• Problem: For the material below, count the lines containing "file" and reply with the number alone.

• Exercise data:
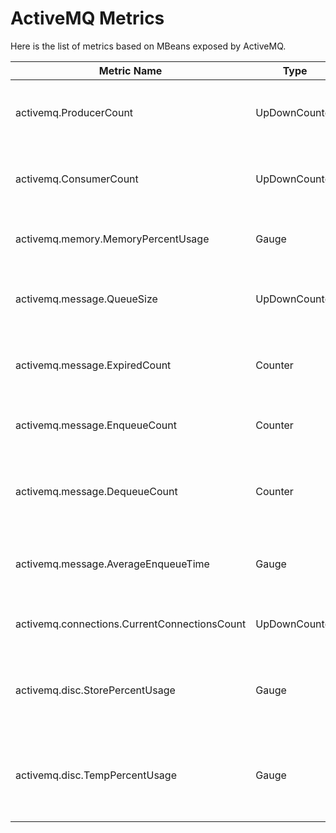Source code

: # ActiveMQ Metrics

Here is the list of metrics based on MBeans exposed by ActiveMQ.

| Metric Name                                  | Type          | Attributes          | Description                                                           |
| -------------------------------------------- | ------------- | ------------------- | --------------------------------------------------------------------- |
| activemq.ProducerCount                       | UpDownCounter | destination, broker | The number of producers attached to this destination                  |
| activemq.ConsumerCount                       | UpDownCounter | destination, broker | The number of consumers subscribed to this destination                |
| activemq.memory.MemoryPercentUsage           | Gauge         | destination, broker | The percentage of configured memory used                              |
| activemq.message.QueueSize                   | UpDownCounter | destination, broker | The current number of messages waiting to be consumed                 |
| activemq.message.ExpiredCount                | Counter       | destination, broker | The number of messages not delivered because they expired             |
| activemq.message.EnqueueCount                | Counter       | destination, broker | The number of messages sent to this destination                       |
| activemq.message.DequeueCount                | Counter       | destination, broker | The number of messages acknowledged and removed from this destination |
| activemq.message.AverageEnqueueTime          | Gauge         | destination, broker | The average time a message was held on this destination               |
| activemq.connections.CurrentConnectionsCount | UpDownCounter |                     | The total number of current connections                               |
| activemq.disc.StorePercentUsage              | Gauge         |                     | The percentage of configured disk used for persistent messages        |
| activemq.disc.TempPercentUsage               | Gauge         |                     | The percentage of configured disk used for non-persistent messages    |
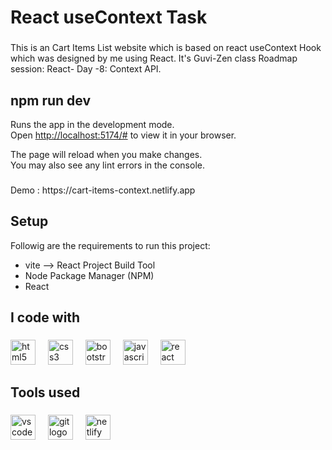 # React useContext Task

###

<p align="left">This is an Cart Items List website which is based on react useContext Hook which was designed by me using React. It's Guvi-Zen class Roadmap session: React- Day -8: Context API.
</p>


## npm run dev

Runs the app in the development mode.\
Open [http://localhost:5174/#](http://localhost:5174/#) to view it in your browser.

The page will reload when you make changes.\
You may also see any lint errors in the console.

###

 <p align="1eft">Demo : https://cart-items-context.netlify.app</p> 


## Setup

Followig are the requirements to run this project:
- vite --> React Project Build Tool
- Node Package Manager (NPM)
- React


###

<h2 align="left">I code with</h2>

###

<div align="left">
  <img src="https://cdn.jsdelivr.net/gh/devicons/devicon/icons/html5/html5-original.svg" height="40" alt="html5 logo"  />
  <img width="12" />
  <img src="https://cdn.jsdelivr.net/gh/devicons/devicon/icons/css3/css3-original.svg" height="40" alt="css3 logo"  />
  <img width="12" />
  <img src="https://cdn.jsdelivr.net/gh/devicons/devicon/icons/bootstrap/bootstrap-original.svg" height="40" alt="bootstrap logo"  />
  <img width="12" />
  <img src="https://cdn.jsdelivr.net/gh/devicons/devicon/icons/javascript/javascript-original.svg" height="40" alt="javascript logo"  />
  <img width="12" />
  <img src="https://skillicons.dev/icons?i=react" height="40" alt="react logo"  />
</div>

###

<h2 align="left">Tools used</h2>

###

<div align="left">
  <img src="https://cdn.simpleicons.org/visualstudiocode/007ACC" height="40" alt="vscode logo"  />
  <img width="12" />
  <img src="https://cdn.simpleicons.org/git/F05032" height="40" alt="git logo"  />
  <img width="12" />
  <img src="https://cdn.simpleicons.org/netlify/00C7B7" height="40" alt="netlify logo"  />
</div>
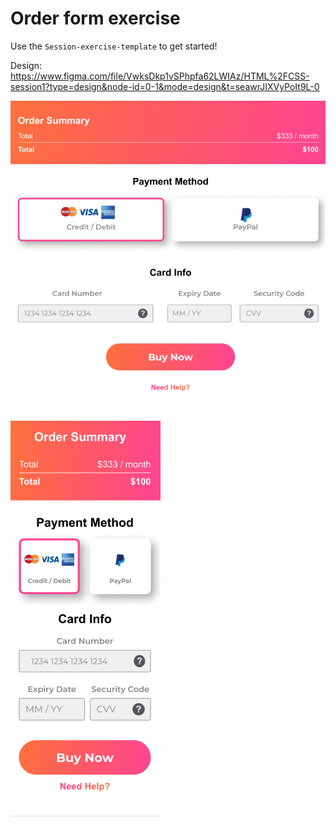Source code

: # Order form exercise

Use the `Session-exercise-template` to get started!

Design:
https://www.figma.com/file/VwksDkp1vSPhpfa62LWIAz/HTML%2FCSS-session1?type=design&node-id=0-1&mode=design&t=seawrJIXVyPoIt9L-0

![Desktop design](image.png)

![Mobile design](image-1.png)
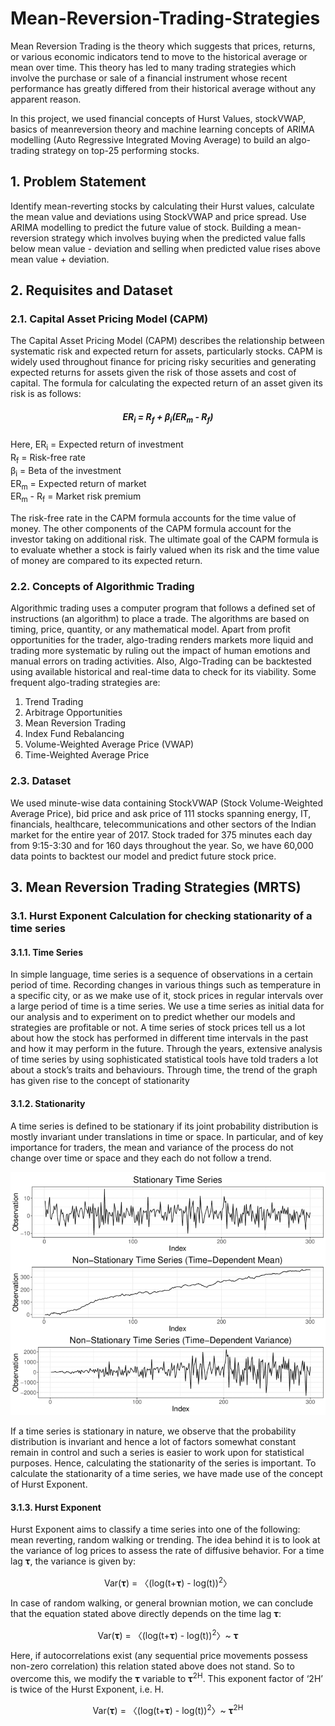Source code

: # Mean-Reversion-Trading-Strategies

Mean Reversion Trading is the theory which suggests that prices, returns, or various economic indicators tend to move to the historical average or mean over time. This theory has led to many trading strategies which involve the purchase or sale of a financial instrument whose recent performance has greatly differed from their historical average without any apparent reason.

In this project, we used financial concepts of Hurst Values, stockVWAP, basics of meanreversion theory and machine learning concepts of ARIMA modelling (Auto Regressive Integrated Moving Average) to build an algo-trading strategy on top-25 performing stocks.

## 1. Problem Statement
Identify mean-reverting stocks by calculating their Hurst values, calculate the mean value and deviations using StockVWAP and price spread. Use ARIMA modelling to predict the future value of stock. Building a mean-reversion strategy which involves buying when the predicted value falls below mean value - deviation and selling when predicted value rises above mean value + deviation.

## 2.  Requisites and Dataset
### 2.1.  Capital Asset Pricing Model (CAPM)
The Capital Asset Pricing Model (CAPM) describes the relationship between systematic risk and expected return for assets, particularly stocks. CAPM is widely used throughout finance for pricing risky securities and generating expected returns for assets given the risk of those assets and cost of capital. The formula for calculating the expected return of an asset given its risk is as follows:

##### <p align="center"> ER<sub>i</sub> = R<sub>f</sub> + β<sub>i</sub>(ER<sub>m</sub> - R<sub>f</sub>) </p>

Here,
ER<sub>i</sub> = Expected return of investment <br/>
R<sub>f</sub> = Risk-free rate <br/>
β<sub>i</sub> = Beta of the investment <br/>
ER<sub>m</sub> = Expected return of market <br/>
ER<sub>m</sub> - R<sub>f</sub> = Market risk premium

The risk-free rate in the CAPM formula accounts for the time value of money. The other components of the CAPM formula account for the investor taking on additional risk. The ultimate goal of the CAPM formula is to evaluate whether a stock is fairly valued when its risk and the time value of money are compared to its expected return.

### 2.2. Concepts of Algorithmic Trading
Algorithmic trading uses a computer program that follows a defined set of instructions (an algorithm) to place a trade. The algorithms are based on timing, price, quantity, or any mathematical model. Apart from profit opportunities for the trader, algo-trading renders markets more liquid and trading more systematic by ruling out the impact of human emotions and manual errors on trading activities. Also, Algo-Trading can be backtested using available historical and real-time data to check for its viability. Some frequent algo-trading strategies are:
1. Trend Trading
2. Arbitrage Opportunities
3. Mean Reversion Trading
4. Index Fund Rebalancing
5. Volume-Weighted Average Price (VWAP)
6. Time-Weighted Average Price

### 2.3. Dataset
We used minute-wise data containing StockVWAP (Stock Volume-Weighted Average Price), bid price and ask price of 111 stocks spanning energy, IT, financials, healthcare, telecommunications and other sectors of the Indian market for the entire year of 2017. Stock traded for 375 minutes each day from 9:15-3:30 and for 160 days throughout the year. So, we have 60,000 data points to backtest our model and predict future stock price.

## 3. Mean Reversion Trading Strategies (MRTS)
### 3.1. Hurst Exponent Calculation for checking stationarity of a time series
#### 3.1.1. Time Series
In simple language, time series is a sequence of observations in a certain period of time. Recording changes in various things such as temperature in a specific city, or as we make use of it, stock prices in regular intervals over a large period of time is a time series. We use a time series as initial data for our analysis and to experiment on to predict whether our models and strategies are profitable or not. A time series of stock prices tell us a lot about how the stock has performed in different time intervals in the past and how it may perform in the future. Through the years, extensive analysis of time series by using sophisticated statistical tools have told traders a lot about a stock’s traits and behaviours. Through time, the trend of the graph has given rise to the concept of stationarity

#### 3.1.2. Stationarity
A time series is defined to be stationary if its joint probability distribution is mostly invariant under translations in time or space. In particular, and of key importance for traders, the mean and variance of the process do not change over time or space and they each do not follow a trend.

![Examples-for-stationary-and-non-stationary-time-series](https://github.com/DevanshParmar/Mean-Reversion-Trading-Strategies/blob/main/images/Examples-for-stationary-and-non-stationary-time-series.png)

If a time series is stationary in nature, we observe that the probability distribution is invariant and hence a lot of factors somewhat constant remain in control and such a series is easier to work upon for statistical purposes. Hence, calculating the stationarity of the series is important. To calculate the stationarity of a time series, we have made use of the concept of Hurst Exponent.


#### 3.1.3. Hurst Exponent
Hurst Exponent aims to classify a time series into one of the following: mean reverting, random walking or trending. The idea behind it is to look at the variance of log prices to assess the rate of diffusive behavior. For a time lag 𝛕, the variance is given by:

<p align="center"> Var(𝛕) = 〈(log(t+𝛕) - log(t))<sup>2</sup>〉</p>

In case of random walking, or general brownian motion, we can conclude that the equation stated above directly depends on the time lag 𝛕:

<p align="center"> Var(𝛕) = 〈(log(t+𝛕) - log(t))<sup>2</sup>〉~ 𝛕</p>

Here, if autocorrelations exist (any sequential price movements possess non-zero correlation) this relation stated above does not stand. So to overcome this, we modify the 𝛕 variable to 𝛕<sup>2H</sup>. This exponent factor of ‘2H’ is twice of the Hurst Exponent, i.e. H.

<p align="center"> Var(𝛕) = 〈(log(t+𝛕) - log(t))<sup>2</sup>〉~ 𝛕<sup>2H</sup></p>
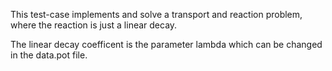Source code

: 

This test-case implements and solve a transport and reaction problem, where the reaction is just a linear decay.

The linear decay coefficent is the parameter lambda which can be changed in the data.pot file.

• Task answer: 2